Wednesday, February 16, 2005

American "Pie"

NASD announced today it is filing charges against American Funds Distributors (AFD) for directing brokerage commissions to firms that were the top peddlars of American funds products. NASD is charging AFD with violating it "anti-reciprocal rule" which was implemented in 1973 to eliminate arrangements whereby investment managers reward brokers for selling their products by directing trades and commission revenue to them. The NASD press release indicated there were trading allocations developed for each broker based on their prior year sales of American Funds. Though this is the first regulatory pie on their face, AFD's perspective on the issue seems to be that as long as they receive "best execution" on the trades then they have fulfilled their responsibility to the fund shareholders. From a fiduciary perspective, provided they have done so, they may have. In the pension world, trading commissions are plan assets and fiduciaries have a responsibility to ensure these assets are spent solely for the benefit of plan beneficiaries, should there be some collateral benefit elsewhere, sobeit. Pension fiduciaries invested with American Funds should at least keep an eye on this and secure documentation on Americans trading, directed brokerage and soft dollar policies.

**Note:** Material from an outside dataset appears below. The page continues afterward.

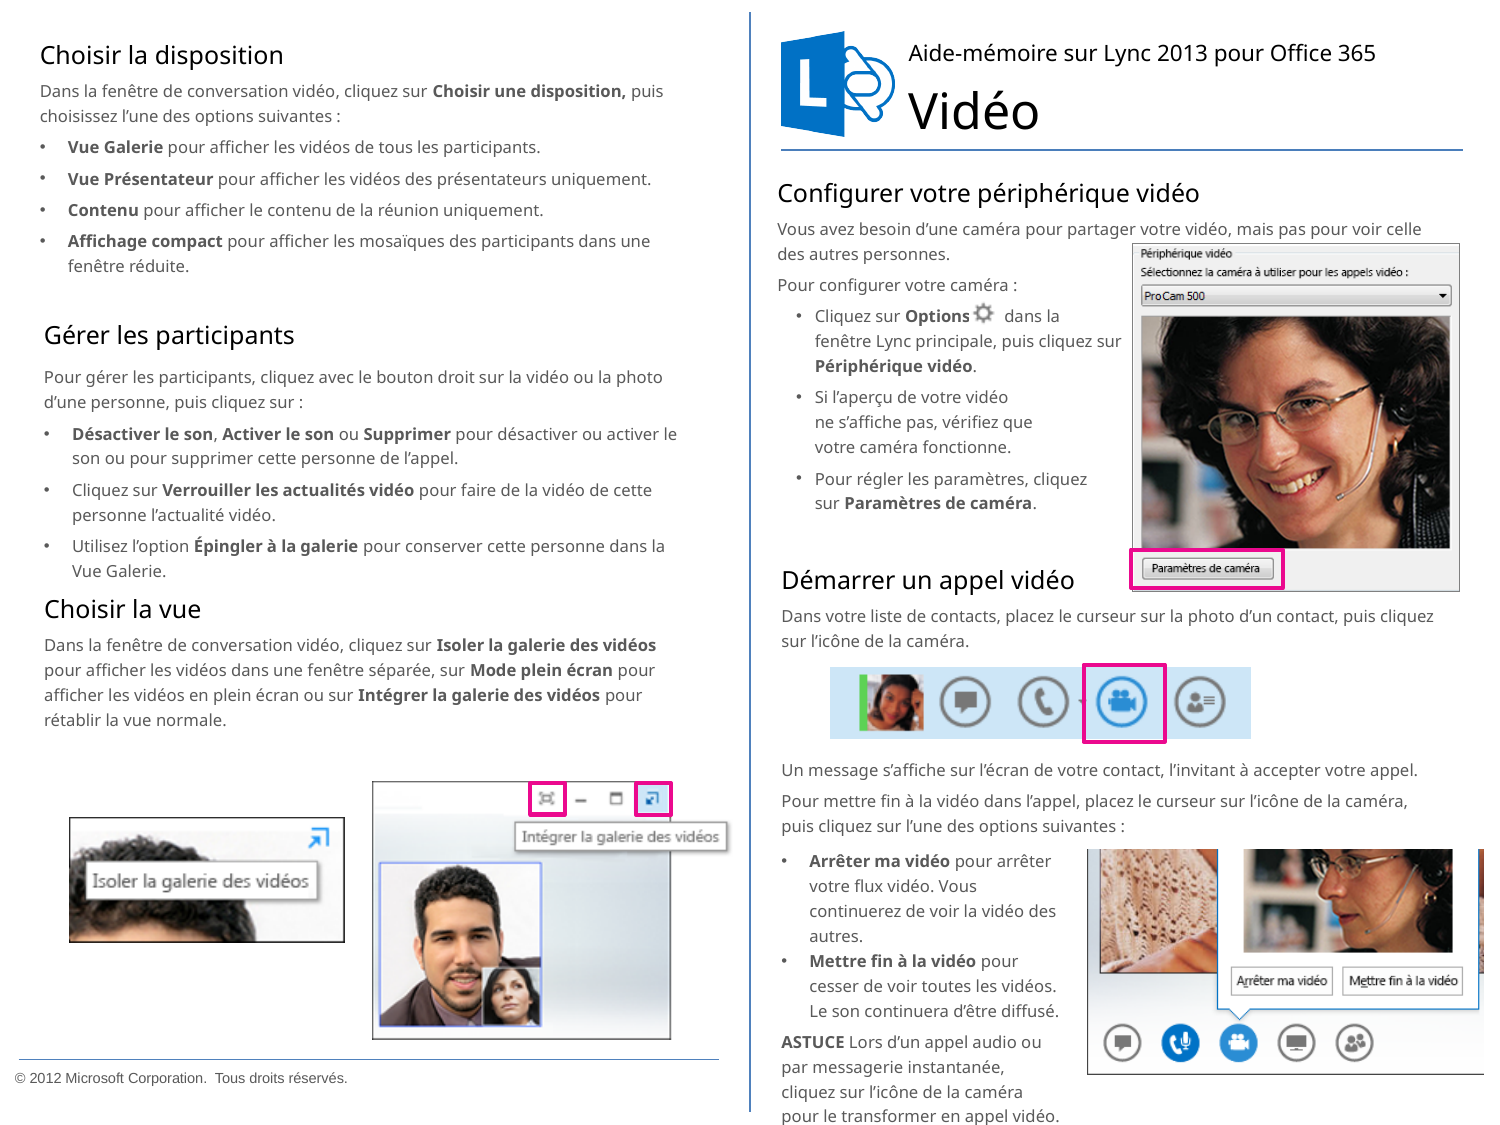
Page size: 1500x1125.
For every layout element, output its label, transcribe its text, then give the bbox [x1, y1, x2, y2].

This kind of arrangement should not be a surprise to anyone since AFD has chosen to use brokers as their primary sorce of product distribution. By gosh by golly how would you think they incent brokers to sell... a good informatio ratio?. Like it or not "quid pro quo" happens in many ways in the investment business. This particular way, though an industry norm, is probably just making the NASD sweat a little too hard. For once they want to beat the SEC and every state's Attorney General to the punch.

What has always surprised me about Amerian Funds is that they have a very fundholder driven culture and their institutional value system, at least from what I have been able to observe, is impeccable. Yet their products have always been sold by brokers and not bought by investors. The fact that retail investors must pay sales loads and the distribution system must be rewarded in this way combines the very worst in distribution practices with a high quality investment maufacturing organization.